ENTRIES SUPPLIED:
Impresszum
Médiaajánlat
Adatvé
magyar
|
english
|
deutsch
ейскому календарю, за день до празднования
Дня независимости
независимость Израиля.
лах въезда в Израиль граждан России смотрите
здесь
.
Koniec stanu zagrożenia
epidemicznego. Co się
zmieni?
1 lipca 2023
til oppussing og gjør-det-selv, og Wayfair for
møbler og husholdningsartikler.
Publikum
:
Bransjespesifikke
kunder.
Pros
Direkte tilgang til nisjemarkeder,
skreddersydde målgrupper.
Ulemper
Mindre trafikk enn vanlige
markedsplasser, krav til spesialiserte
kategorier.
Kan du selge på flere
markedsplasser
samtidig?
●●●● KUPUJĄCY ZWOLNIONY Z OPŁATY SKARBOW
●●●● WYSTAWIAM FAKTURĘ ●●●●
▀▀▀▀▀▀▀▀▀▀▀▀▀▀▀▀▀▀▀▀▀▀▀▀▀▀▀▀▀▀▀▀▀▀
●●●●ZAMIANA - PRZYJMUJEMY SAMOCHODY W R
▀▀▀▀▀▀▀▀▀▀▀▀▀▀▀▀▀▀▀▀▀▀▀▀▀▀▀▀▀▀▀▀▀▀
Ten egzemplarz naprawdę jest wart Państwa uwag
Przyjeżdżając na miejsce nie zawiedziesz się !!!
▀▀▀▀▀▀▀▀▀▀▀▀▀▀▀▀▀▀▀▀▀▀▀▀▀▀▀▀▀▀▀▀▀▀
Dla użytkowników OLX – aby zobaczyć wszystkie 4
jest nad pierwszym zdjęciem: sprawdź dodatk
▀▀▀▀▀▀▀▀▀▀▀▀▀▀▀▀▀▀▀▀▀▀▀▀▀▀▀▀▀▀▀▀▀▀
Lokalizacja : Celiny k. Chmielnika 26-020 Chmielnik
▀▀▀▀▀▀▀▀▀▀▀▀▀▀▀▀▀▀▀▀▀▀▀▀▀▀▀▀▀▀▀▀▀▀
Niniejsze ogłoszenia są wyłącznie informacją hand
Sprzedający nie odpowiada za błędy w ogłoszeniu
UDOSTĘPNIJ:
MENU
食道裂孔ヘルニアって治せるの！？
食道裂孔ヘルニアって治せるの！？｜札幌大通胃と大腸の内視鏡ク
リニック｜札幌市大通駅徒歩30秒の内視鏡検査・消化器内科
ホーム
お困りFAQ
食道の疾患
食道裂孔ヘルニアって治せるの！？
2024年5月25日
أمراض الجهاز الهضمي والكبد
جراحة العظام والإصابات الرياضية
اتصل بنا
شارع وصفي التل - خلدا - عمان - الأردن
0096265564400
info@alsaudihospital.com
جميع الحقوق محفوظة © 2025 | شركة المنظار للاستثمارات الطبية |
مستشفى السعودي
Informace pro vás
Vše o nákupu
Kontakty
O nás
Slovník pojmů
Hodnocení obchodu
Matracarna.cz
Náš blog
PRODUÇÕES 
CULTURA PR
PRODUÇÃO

WHAT TO WORK ON: Copy out every record exactly; leave nothing out.

RESULT FOR THIS EXERCISE:
Impresszum
Médiaajánlat
Adatvé
magyar
|
english
|
deutsch
ейскому календарю, за день до празднования
Дня независимости
независимость Израиля.
лах въезда в Израиль граждан России смотрите
здесь
.
Koniec stanu zagrożenia
epidemicznego. Co się
zmieni?
1 lipca 2023
til oppussing og gjør-det-selv, og Wayfair for
møbler og husholdningsartikler.
Publikum
:
Bransjespesifikke
kunder.
Pros
Direkte tilgang til nisjemarkeder,
skreddersydde målgrupper.
Ulemper
Mindre trafikk enn vanlige
markedsplasser, krav til spesialiserte
kategorier.
Kan du selge på flere
markedsplasser
samtidig?
●●●● KUPUJĄCY ZWOLNIONY Z OPŁATY SKARBOW
●●●● WYSTAWIAM FAKTURĘ ●●●●
▀▀▀▀▀▀▀▀▀▀▀▀▀▀▀▀▀▀▀▀▀▀▀▀▀▀▀▀▀▀▀▀▀▀
●●●●ZAMIANA - PRZYJMUJEMY SAMOCHODY W R
▀▀▀▀▀▀▀▀▀▀▀▀▀▀▀▀▀▀▀▀▀▀▀▀▀▀▀▀▀▀▀▀▀▀
Ten egzemplarz naprawdę jest wart Państwa uwag
Przyjeżdżając na miejsce nie zawiedziesz się !!!
▀▀▀▀▀▀▀▀▀▀▀▀▀▀▀▀▀▀▀▀▀▀▀▀▀▀▀▀▀▀▀▀▀▀
Dla użytkowników OLX – aby zobaczyć wszystkie 4
jest nad pierwszym zdjęciem: sprawdź dodatk
▀▀▀▀▀▀▀▀▀▀▀▀▀▀▀▀▀▀▀▀▀▀▀▀▀▀▀▀▀▀▀▀▀▀
Lokalizacja : Celiny k. Chmielnika 26-020 Chmielnik
▀▀▀▀▀▀▀▀▀▀▀▀▀▀▀▀▀▀▀▀▀▀▀▀▀▀▀▀▀▀▀▀▀▀
Niniejsze ogłoszenia są wyłącznie informacją hand
Sprzedający nie odpowiada za błędy w ogłoszeniu
UDOSTĘPNIJ:
MENU
食道裂孔ヘルニアって治せるの！？
食道裂孔ヘルニアって治せるの！？｜札幌大通胃と大腸の内視鏡ク
リニック｜札幌市大通駅徒歩30秒の内視鏡検査・消化器内科
ホーム
お困りFAQ
食道の疾患
食道裂孔ヘルニアって治せるの！？
2024年5月25日
أمراض الجهاز الهضمي والكبد
جراحة العظام والإصابات الرياضية
اتصل بنا
شارع وصفي التل - خلدا - عمان - الأردن
0096265564400
info@alsaudihospital.com
جميع الحقوق محفوظة © 2025 | شركة المنظار للاستثمارات الطبية |
مستشفى السعودي
Informace pro vás
Vše o nákupu
Kontakty
O nás
Slovník pojmů
Hodnocení obchodu
Matracarna.cz
Náš blog
PRODUÇÕES 
CULTURA PR
PRODUÇÃO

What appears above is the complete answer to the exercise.